### [Requirement a]
Recast the records as a Markdown table with the columns "Row" and "Line," starting with the first line of the records and going on through the line with "Can you confirm if metallic", omitting blank lines.

### [Document text]
---*---

Shel Silverstein Biography, Life, Interesting Facts
Shel Silverstein was a children's author and illustrator. His books are still relevant to children today. Shel Silverstein also gained his popularity in other fields.
Childhood And Early Life
Shel Silverstein was born on September 25, 1930, in Chicago, Illinois.
Shel Silverstein attended Roosevelt High School and graduated in 1948. HIs love for drawing started at the age of 12. Shel Silverstein continued drawing and studied at the Chicago Academy of Fine Arts. Later Shel Silverstein started to attend Roosevelt University, but Shel Silverstein dropped out because of bad grades.
Rise To Stardom
While Shel Silverstein served in the Army, Shel Silverstein published some of the cartoons in the Pacific Stars and Stripes, a military magazine. His work got a big boost in recognition after appearing in Playboy regularly for his cartoons and poetry.
Shel Silverstein made a career for himself by wearing many hats. Shel Silverstein was a poet, an illustrator and cartoonist, a singer, a songwriter, and an author. Art was Silverstein's love, and his cartoons were distinctive and recognizable. However, Shel Silverstein found profitable joy in publishing poetry in a variety of magazines like Playboy and Sports Illustrated.
Eventually, Shel Silverstein published anthologies and collections of poems and cartoons. Playboy's Teevee Jeebies and Grab Your Socks were just a few that got him started in the 1950s. With successful experience in poetry, the transition into professional songwriter came easily. His first album titled Hairy Jazz was released in 1959. By far, Shel Silverstein's greatest success came from his work writing children's books. One of his earliest publications was The Giving Tree. Published in 1964, it gave a simple look at life from childhood to old age. It became an international success and had ranked as one of the top books for children of all time. Shel Silverstein also published poetry collections for children including Where the Sidewalk Ends and A Light in the Attic.
Shel Silverstein also put his creativity to music. He wrote comedy songs. They gained popularity from radio shows such as Dr. Demento. Some of the titles include "The Great Conch Train Robbery," "Sylvia's Mother," and "A Boy Named Sue." That song, in particular, earned Silverstein a Grammy Award in 1970.
Shel Silverstein was also a playwright. In his lifetime, he wrote hundreds of plays. Some were dark, but most were witty. In the 1990s Shel Silverstein published two more books for children, and his work continued to be published after his death.

---*---

### [Stored items from a collection]
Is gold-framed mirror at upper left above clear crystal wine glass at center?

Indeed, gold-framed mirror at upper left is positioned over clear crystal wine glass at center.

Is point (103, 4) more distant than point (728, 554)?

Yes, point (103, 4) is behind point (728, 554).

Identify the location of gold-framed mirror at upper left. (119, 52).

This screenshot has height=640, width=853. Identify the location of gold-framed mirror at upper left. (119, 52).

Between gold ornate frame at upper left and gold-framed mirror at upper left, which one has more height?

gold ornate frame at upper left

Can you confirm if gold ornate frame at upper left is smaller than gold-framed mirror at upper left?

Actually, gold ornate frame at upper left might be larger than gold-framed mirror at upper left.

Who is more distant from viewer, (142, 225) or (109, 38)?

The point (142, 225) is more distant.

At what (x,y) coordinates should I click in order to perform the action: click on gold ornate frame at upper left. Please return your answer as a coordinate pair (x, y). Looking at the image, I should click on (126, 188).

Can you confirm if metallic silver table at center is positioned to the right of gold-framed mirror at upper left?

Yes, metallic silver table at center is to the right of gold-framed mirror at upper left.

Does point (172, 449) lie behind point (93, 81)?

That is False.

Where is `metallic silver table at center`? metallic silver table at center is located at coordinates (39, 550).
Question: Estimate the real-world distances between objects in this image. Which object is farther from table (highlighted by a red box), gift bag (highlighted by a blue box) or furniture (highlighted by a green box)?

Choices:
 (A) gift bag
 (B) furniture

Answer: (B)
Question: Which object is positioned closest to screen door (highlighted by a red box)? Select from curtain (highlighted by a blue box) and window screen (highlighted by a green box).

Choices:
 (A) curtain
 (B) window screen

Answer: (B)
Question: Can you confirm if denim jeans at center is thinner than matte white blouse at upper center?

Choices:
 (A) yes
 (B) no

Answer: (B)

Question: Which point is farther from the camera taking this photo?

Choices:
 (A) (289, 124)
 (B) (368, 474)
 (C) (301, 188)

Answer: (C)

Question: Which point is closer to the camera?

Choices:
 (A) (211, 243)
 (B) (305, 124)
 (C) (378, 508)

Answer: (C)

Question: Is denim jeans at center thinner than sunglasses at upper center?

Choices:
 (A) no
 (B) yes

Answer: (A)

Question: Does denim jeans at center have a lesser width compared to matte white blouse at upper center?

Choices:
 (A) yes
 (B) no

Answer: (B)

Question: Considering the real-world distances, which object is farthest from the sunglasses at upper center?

---*---

### [Requirement b]
Reproduce the passage of the Shel Silverstein biography starting with "Eventually, Shel Silverstein" and going on through "in the Attic.".

### [Worked solution a]
| Row | Line |
|---|---|
| 1 | Is gold-framed mirror at upper left above clear crystal wine glass at center? |
| 2 | Indeed, gold-framed mirror at upper left is positioned over clear crystal wine glass at center. |
| 3 | Is point (103, 4) more distant than point (728, 554)? |
| 4 | Yes, point (103, 4) is behind point (728, 554). |
| 5 | Identify the location of gold-framed mirror at upper left. (119, 52). |
| 6 | This screenshot has height=640, width=853. Identify the location of gold-framed mirror at upper left. (119, 52). |
| 7 | Between gold ornate frame at upper left and gold-framed mirror at upper left, which one has more height? |
| 8 | gold ornate frame at upper left |
| 9 | Can you confirm if gold ornate frame at upper left is smaller than gold-framed mirror at upper left? |
| 10 | Actually, gold ornate frame at upper left might be larger than gold-framed mirror at upper left. |
| 11 | Who is more distant from viewer, (142, 225) or (109, 38)? |
| 12 | The point (142, 225) is more distant. |
| 13 | At what (x,y) coordinates should I click in order to perform the action: click on gold ornate frame at upper left. Please return your answer as a coordinate pair (x, y). Looking at the image, I should click on (126, 188). |
| 14 | Can you confirm if metallic silver table at center is positioned to the right of gold-framed mirror at upper left? |

### [Worked solution b]
Eventually, Shel Silverstein published anthologies and collections of poems and cartoons. Playboy's Teevee Jeebies and Grab Your Socks were just a few that got him started in the 1950s. With successful experience in poetry, the transition into professional songwriter came easily. His first album titled Hairy Jazz was released in 1959. By far, Shel Silverstein's greatest success came from his work writing children's books. One of his earliest publications was The Giving Tree. Published in 1964, it gave a simple look at life from childhood to old age. It became an international success and had ranked as one of the top books for children of all time. Shel Silverstein also published poetry collections for children including Where the Sidewalk Ends and A Light in the Attic.